We speak with caregivers every week, helping them identify resources online and in their community which can help support them as they provide care for a loved one. Some of the information and support resources we routinely recommend are:
- A local Area Agency on Aging and/or Aging and Disability Resource Center can connect individuals to community resources including paid care services, respite and adult day care, in-home assessments and supports, financial resources, nutritional support (such as meals-on-wheels or food pantries), and much more. Find a local office by searching at Eldercare.gov
- 2-1-1 is our go-to recommendation for a wide array of community supports, including the ones above. Call 211 or search at 211.org to find community providers, assistance programs, volunteer opportunities, libraries and recreation centers, transportation assistance, and more. A certified Information specialist will guide callers to the right programs in their area.
- Don’t forget the local public library! A friendly reference librarian can point patrons to books in their own collection, as well as reputable online information about conditions, treatments, and supports. Many libraries also have programs for seniors, caregivers, and people with disabilities!

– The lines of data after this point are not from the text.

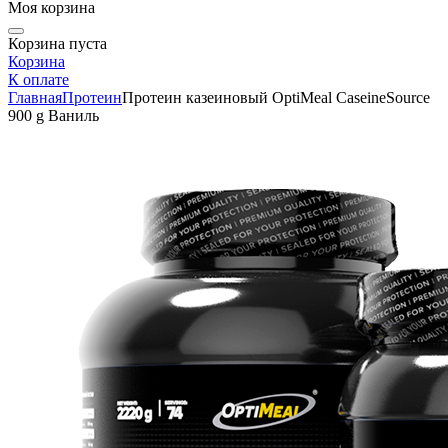
Моя корзина
Корзина пуста
Корзина
К оплате
Главная
Протеин
Протеин казеиновый OptiMeal CaseineSource
900 g Ваниль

- The Family Caregiver Alliance (FCA) and the National Center on Caregiving support and sustain the important work of families nationwide caring for adult loved ones with chronic conditions and disabilities. They offer a huge library of information and educational resources, as well as a searchable Family Care Navigator to find local support.
- Veterans and their families have a dedicated resource from the Department of Veterans Affairs. Look for a caregiver toolbox, services for family caregivers, and more.

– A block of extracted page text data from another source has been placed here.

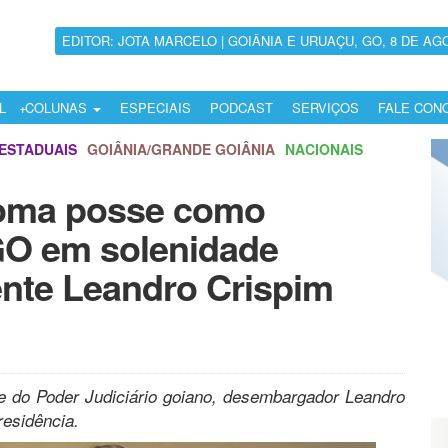
EDITOR: JOTA MARCELO | GOIÂNIA E URUAÇU, GO, 8 DE AG
L
COLUNAS
ESPECIAIS
PODCAST
SERVIÇOS
FALE CON
ESTADUAIS
GOIÂNIA/GRANDE GOIÂNIA
NACIONAIS
 toma posse como
O em solenidade
ente Leandro Crispim
fe do Poder Judiciário goiano, desembargador Leandro
residência.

- AARP conducts research and advocacy on caregiving, including the economic impact on informal caregiving. Visit their caregiving center to learn more about the cost of caregiving and to find caregiving resources.
- More than 75% of caregivers are women, and they may spend up to 50% of their time providing care, according to FCA. For these women, this may put a strain on work participation, and may take them out of the workforce altogether. This can have a significant impact on their future retirement. The Women’s Institute for a Secure Retirement has information on financial steps for caregivers to help protect their money and retirement.
- More research and development in caregiving is underway outside the NIDILRR community. Here’s a look at more than 1400 abstracts for articles published in the last 5 years, both in the US and internationally.
Americans are living longer, including Americans with disabilities, and family caregivers will continue to be essential to supporting their loved ones as they age. It can be both very challenging and very rewarding. Reaching out for help, online and in the community, can make it easier for everyone.